= Ali Sriti =

Ali Sriti (علي السّريتي) (b. 1919 in Tunis-d. 5 April 2007) was a Tunisian oudist, composer, and music teacher.

==Biography==
He learned music at a young age from his father, who encouraged him to listen to classical Arabic music including Egyptians Sayed Darwich, Mohammed Abdel Wahab, Riadh Sombati, and Zakaria Ahmed.

Sriti was influenced by the Turkish school of lutism and learned how to create and play a form of the lute, the oud, from Sheikh Abdelaziz Jemail. His first public performance was at age 11, when he sang Ya chiraan waraa dajla yajri by Mohamed Abdel Wahab. In 1935, he joined the musical association, The Rachidia, while the next year Sriti became a member of Mohamed Triki. In 1937, Sriti became a part of the Syrian band Ali Derwiche where he learned about muwashshahs and various Arab and Turkish compositions.

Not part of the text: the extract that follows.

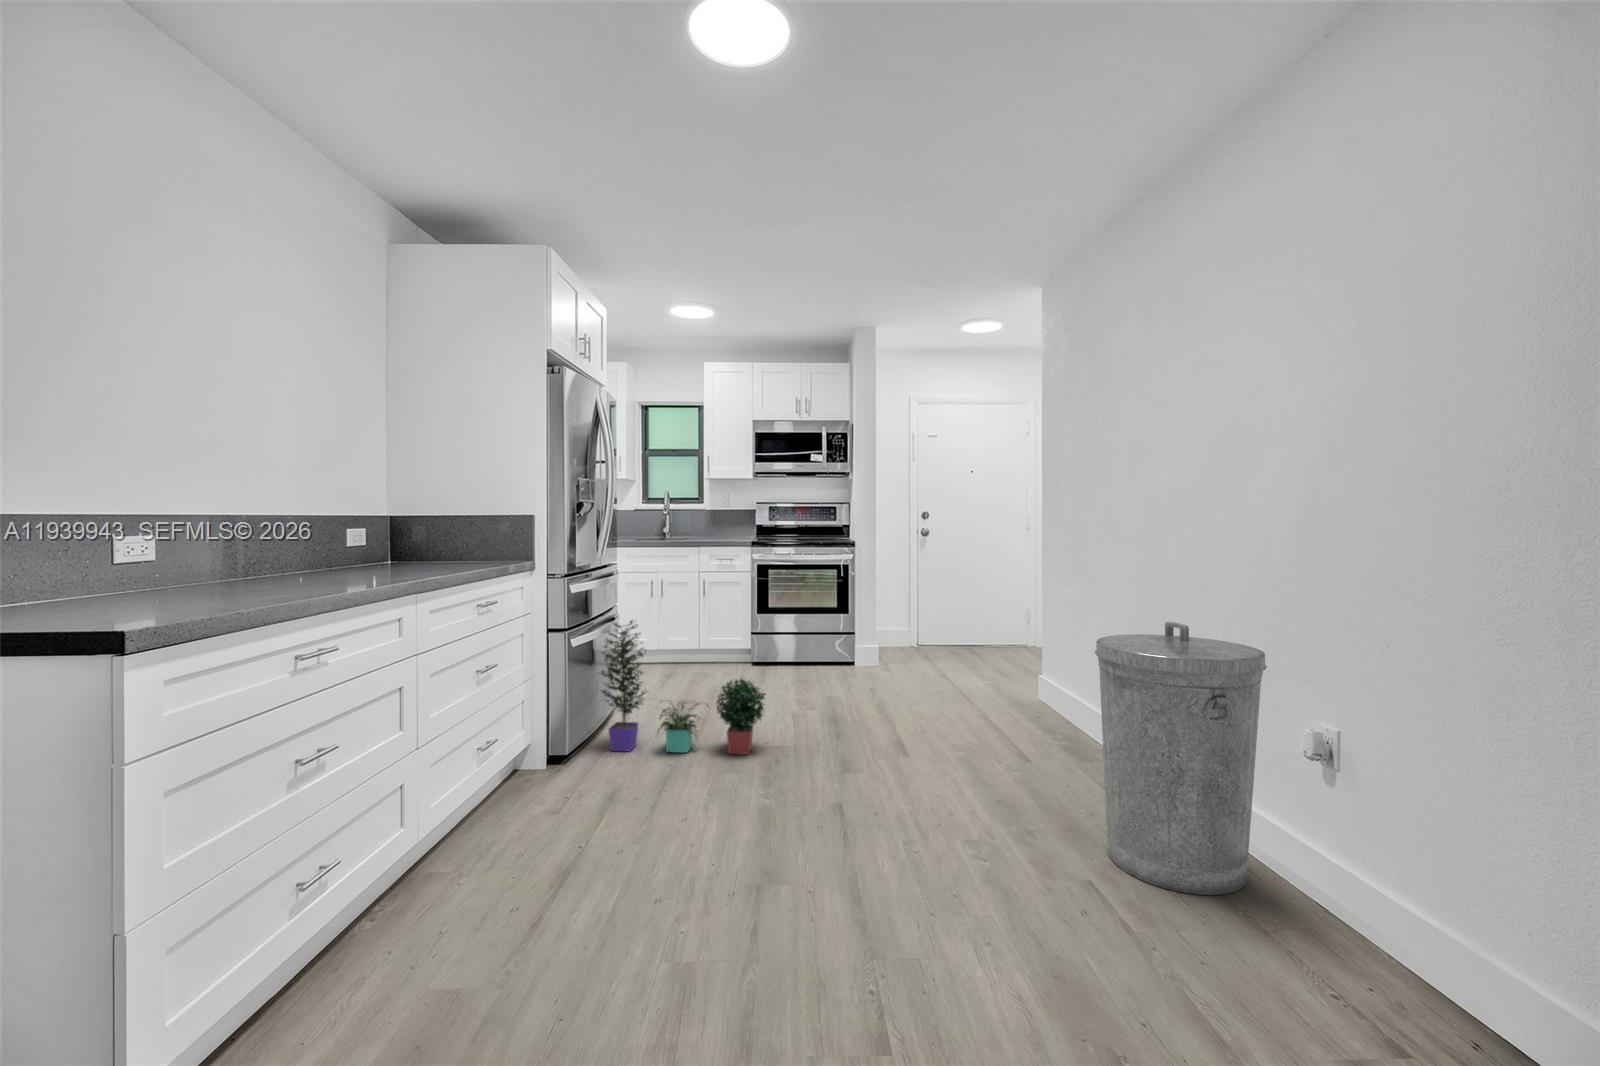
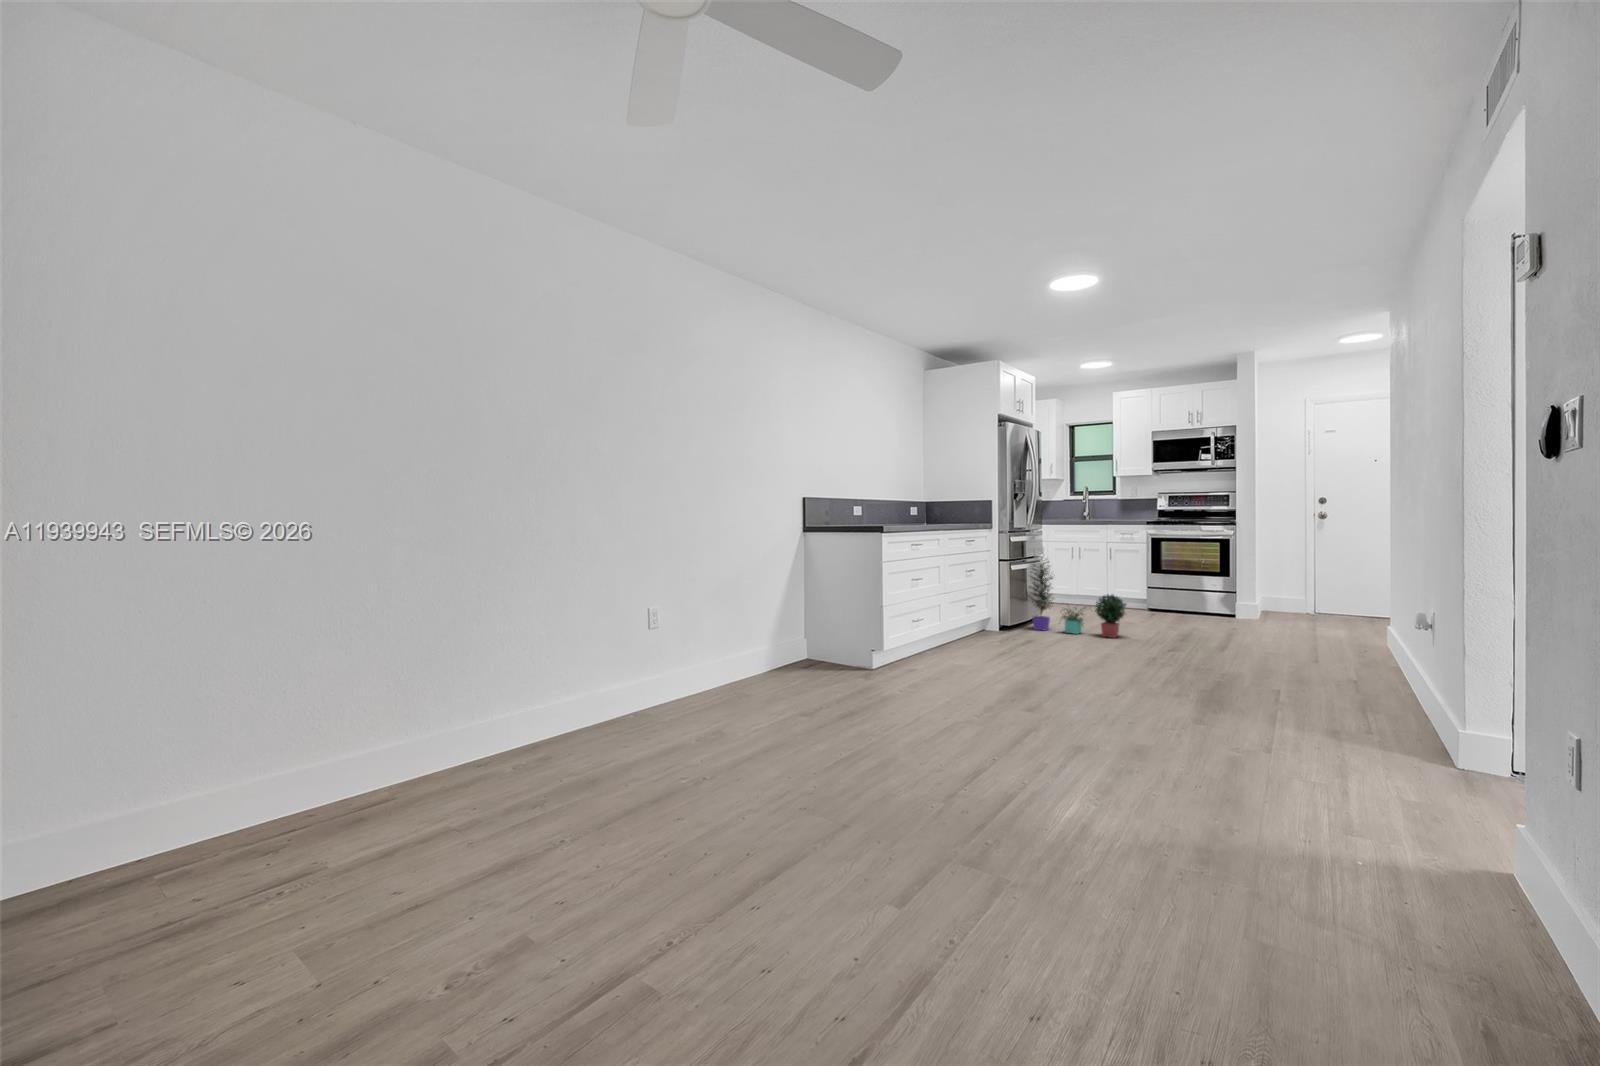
trash can: present [1095,622,1267,895] -> none [1298,549,1408,696]

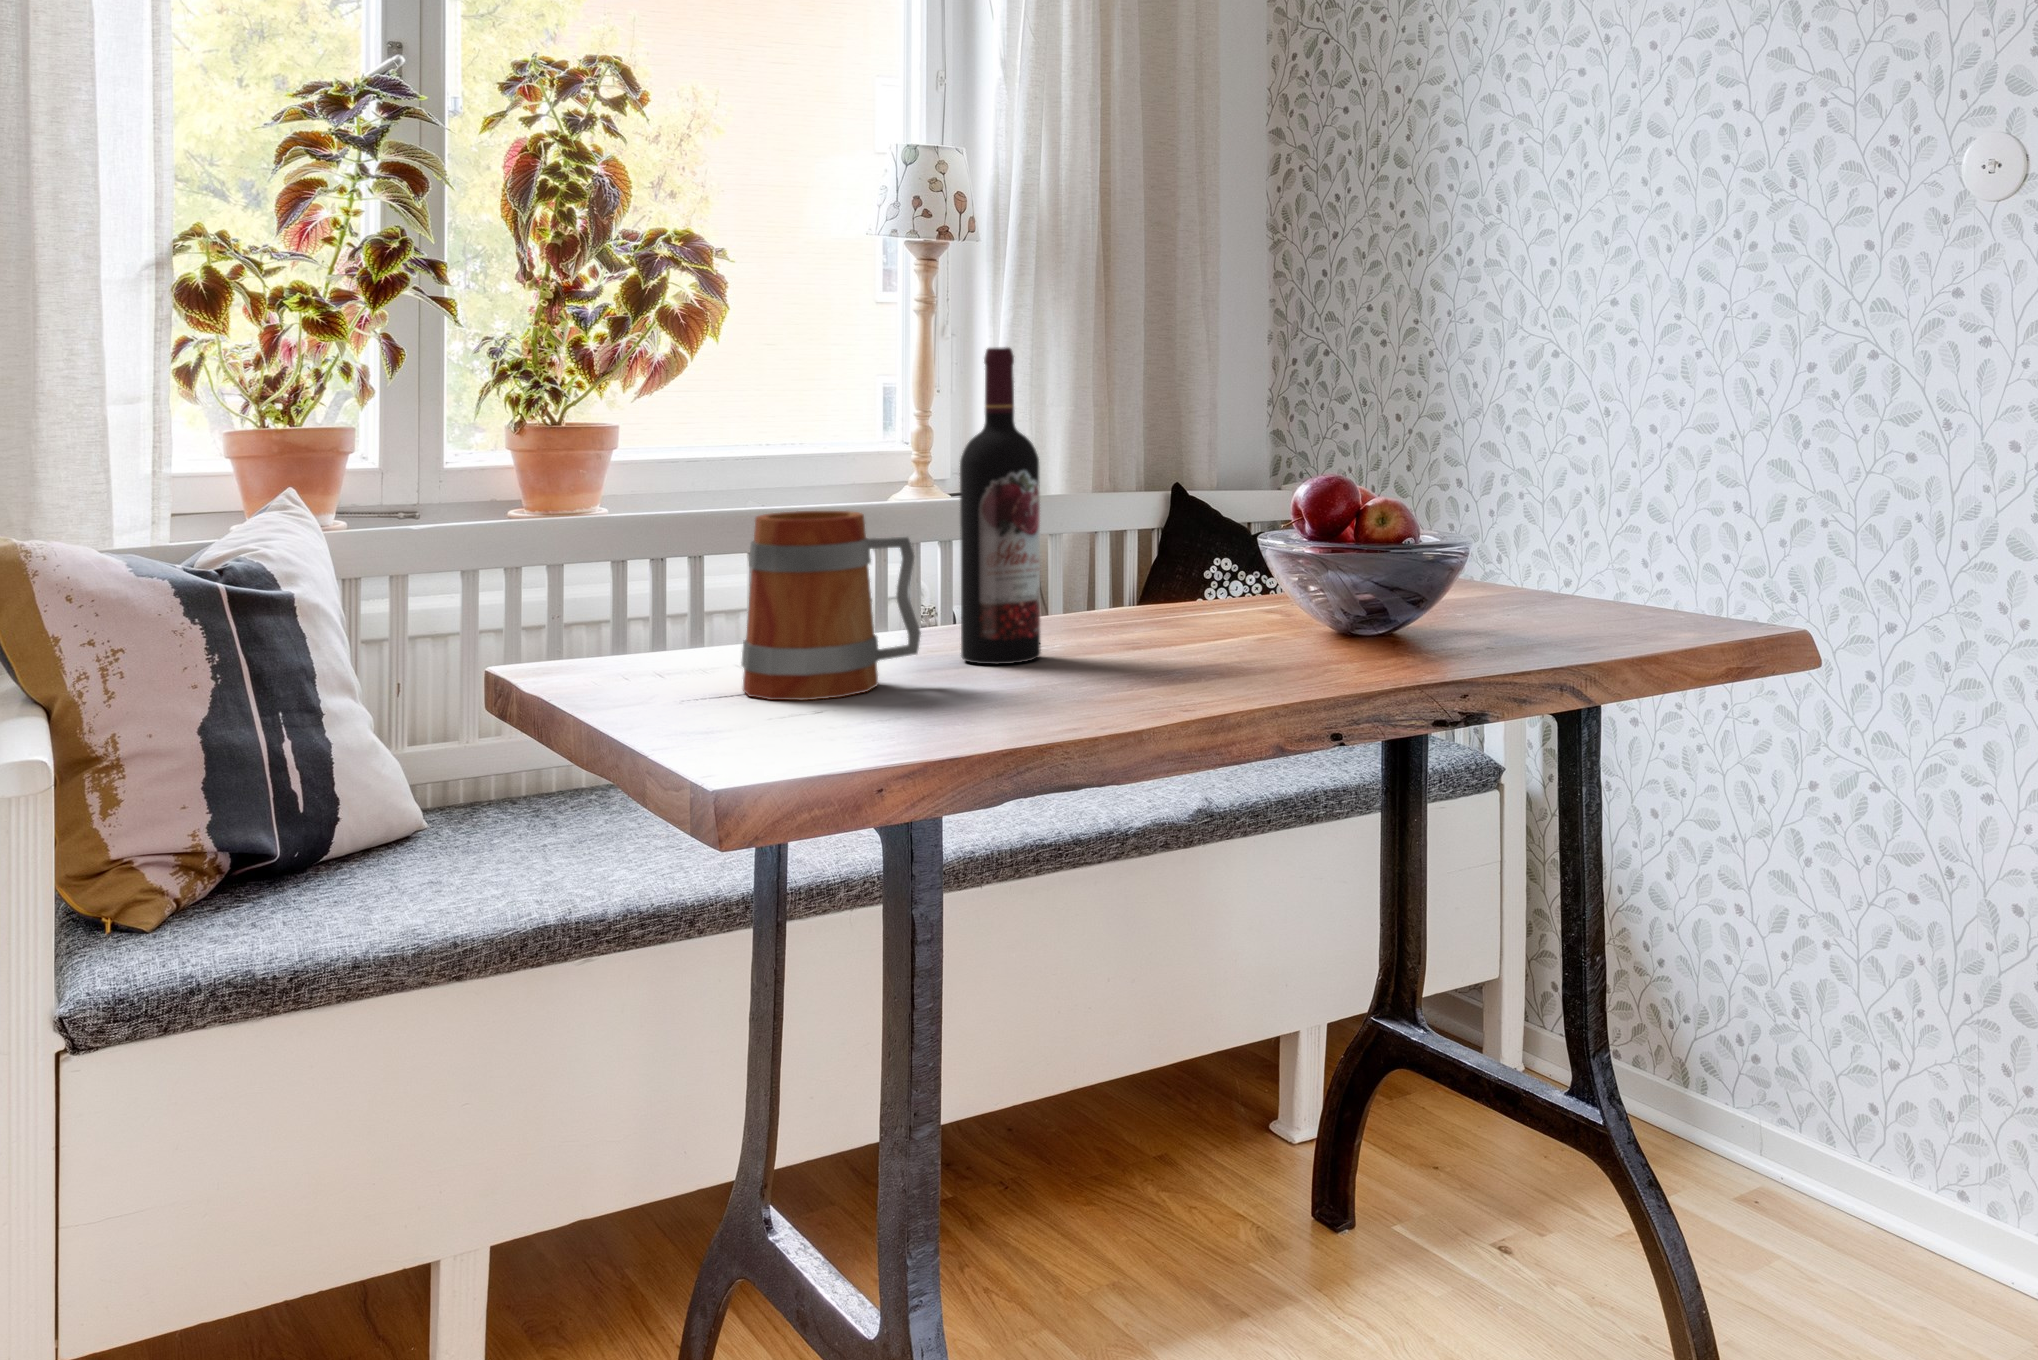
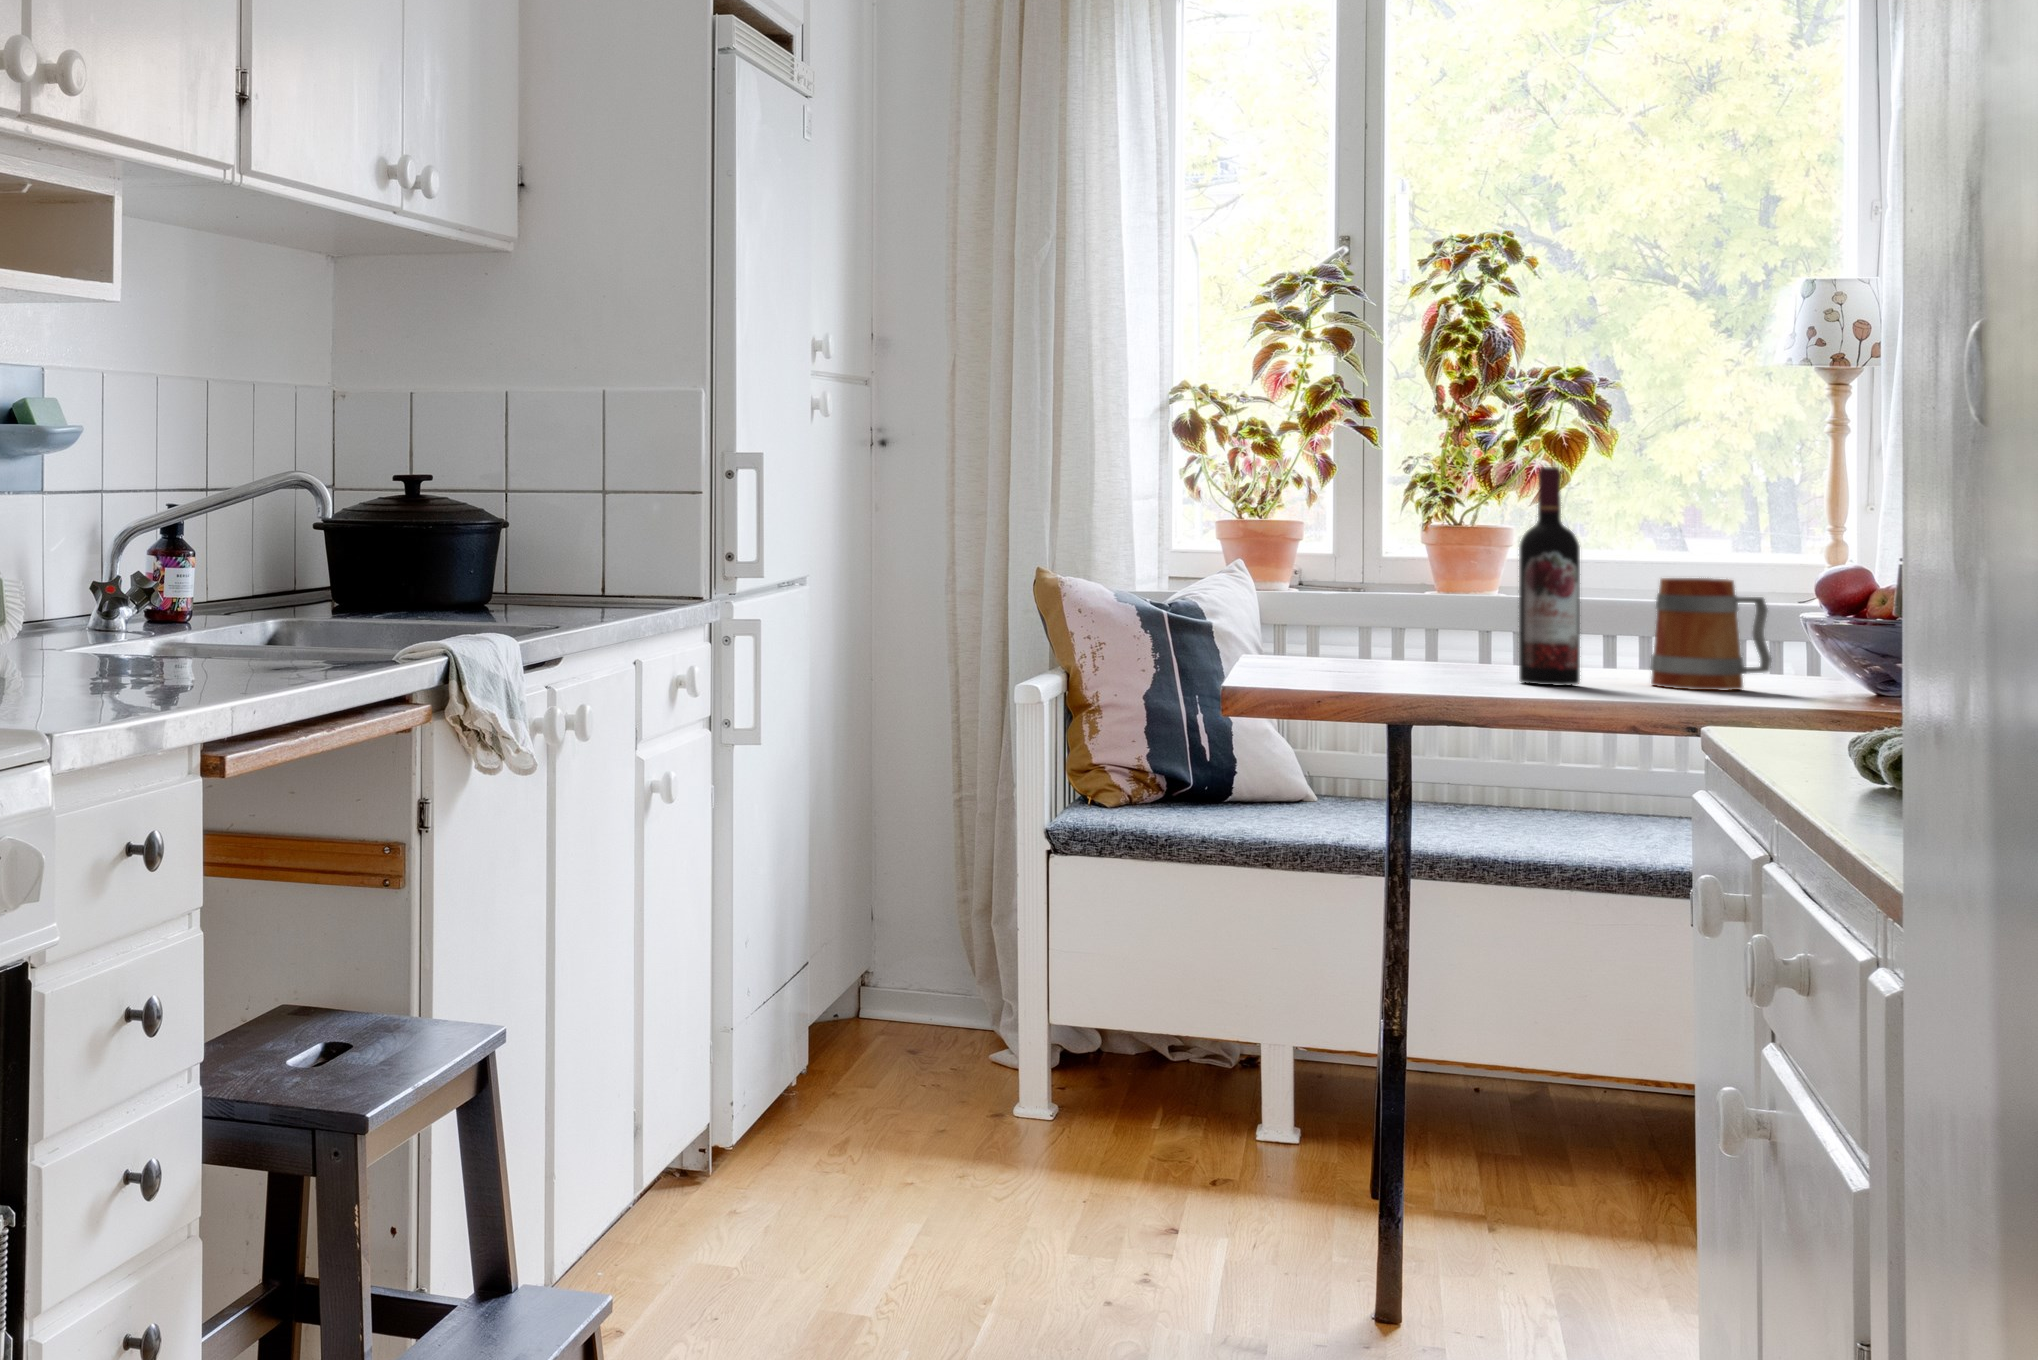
mug: present [741,511,921,700] -> present [1651,578,1771,690]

After returning from Paris, where he attended concerts held at the Grande Mosquée de Paris, Sriti created the band Chabeb El Fan and worked with artists such as Kaddour Srarfi, Ibrahim Salah, and Salah El Mahdi. He directed, in 1957, three new bands to work for the national radio station. While serving as a long-time worker on the radio, he taught at the Conservatoire national de musique, though he quit in 1980 to focus solely on teaching. Among his students were Anouar Brahem and Lotfi Bouchnak.

Ali Sriti was given the Prix national de la musique en 1987 and the Grand Cordon de l'Ordre du mérite national en 1999. He died on April 5, 2007, at the age of 88.